::: Material for the task

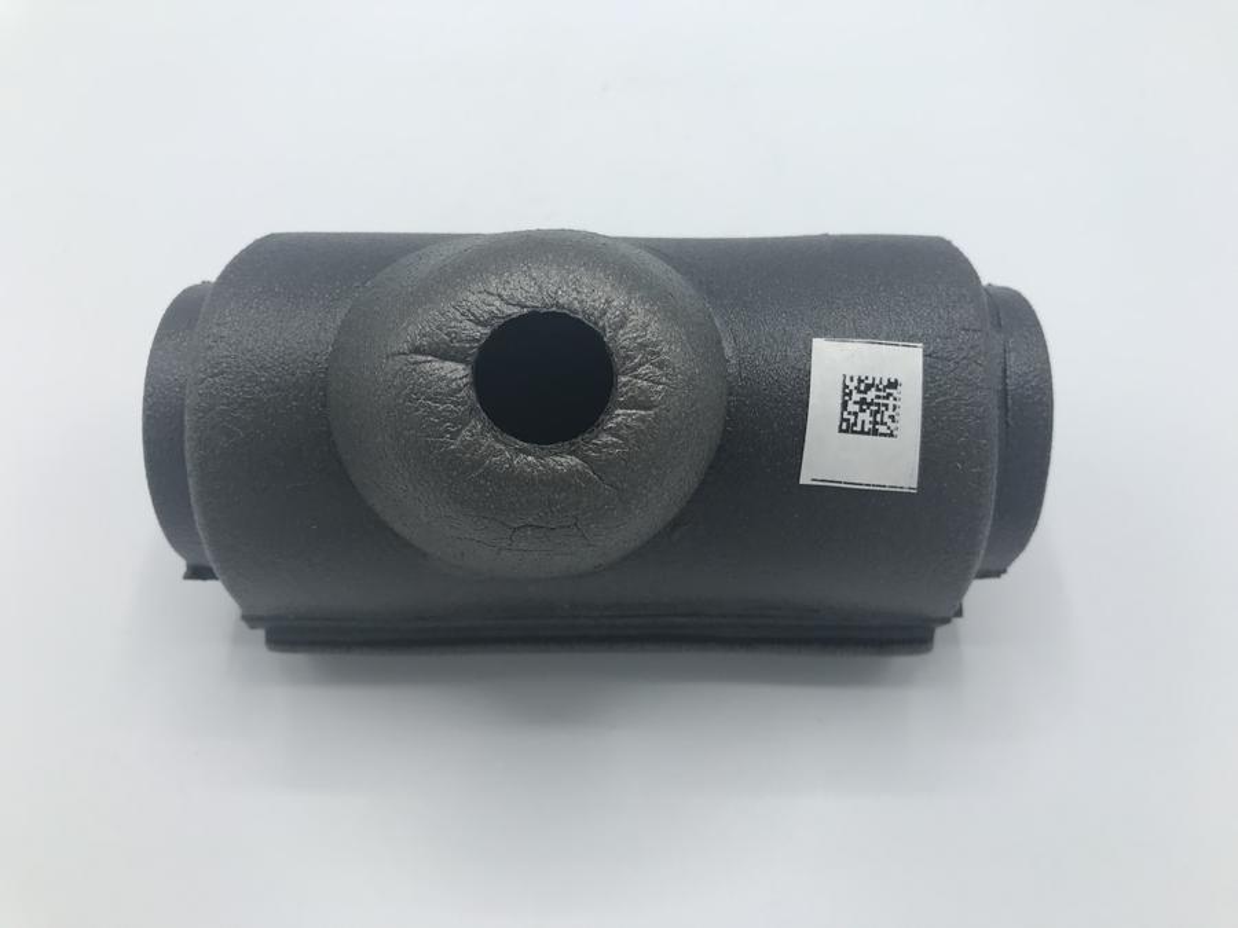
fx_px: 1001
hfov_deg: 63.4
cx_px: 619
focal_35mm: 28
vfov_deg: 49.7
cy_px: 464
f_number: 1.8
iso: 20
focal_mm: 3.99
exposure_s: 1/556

::::::
::: Material for the task

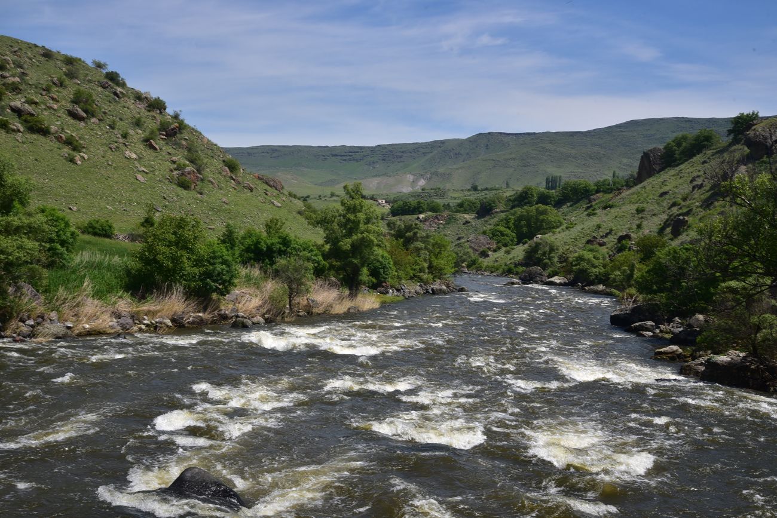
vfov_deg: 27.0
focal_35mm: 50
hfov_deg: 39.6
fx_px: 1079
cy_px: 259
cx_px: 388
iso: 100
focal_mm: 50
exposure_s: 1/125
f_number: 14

::::::

> What you will do: Every line above from the line with "fx_px: 1001" to the line with "exposure_s: 1/556", both included, must be reproduced exactly, and no other line may appear.

> Task result:
fx_px: 1001
hfov_deg: 63.4
cx_px: 619
focal_35mm: 28
vfov_deg: 49.7
cy_px: 464
f_number: 1.8
iso: 20
focal_mm: 3.99
exposure_s: 1/556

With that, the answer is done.